In Pharaoh, you'd come back to the same city some generations down the line - in that sort of timeframe it was really not out of the ordinary for small villages to be swallowed by the sands or abandoned because the houses were turning to poo poo or the soil was getting poor. But it's OK because this was before landlords so you'd just pick up sticks and build a whole new village from scratch a few kilometers up or downriver - take about a summer to do so, while nobody's working too hard.
In Emperor you sometimes pop back into your old cities and outposts entire *dynasties* down the line... and nothing has changed, everything's still there. The architecture of whatever New Stuff you've unlocked since fits right in with the Old Stuff that's literally centuries old at that point.

My point is : history is very, very long and humans (or at least their fashions) change very, very fast in comparison. But you couldn't really tell playing those games. That's one thing Ancestors does better - between your starting hunter-gatherers in leather tents & lean-tos and your bronze age fortified farmers armed to the teeth, it's night and day both visually and in terms of gameplay/strategy/primary concerns.

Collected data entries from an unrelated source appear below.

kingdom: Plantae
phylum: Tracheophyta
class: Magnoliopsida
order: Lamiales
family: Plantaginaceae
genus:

Although IIRC there is one pair of missions in Emperor that does convey Time better. The Great Wall saga. Your first effort is to build a giant ditch & wall of rammed earth. By the time you come back, this time to build a section of the Great Wall proper, all that remains of your original effort (and it was a monument that took ages to build !) is a few sections of vaguely elevated mud.

To a point, but you need to combine the game with history somehow. I absolutely abhor building the same basic, often cookie cutter poo poo every start of the mission. If there's a challenge involved in the set-up, perhaps, but going "here build a pyramid you start with two sticks and a rock" for the 10th time irks me to no end - it's why I completely dropped They are billions campaign mode, for example. I don't care how thematically appropriate it is. I don't want to spend an hour of afking my brain putting down copy-pasted optimal grid designs on a slightly different canvas, I'm here for the mission challenge. Giving your old city back unchanged is a gameplay concession of both letting you see how much you've grown (or not) your skill and giving you a (hopefully) solid base to actually start playing the mission and not putting down housing squares mindlessly for an hour before even bothering to read mission requirements.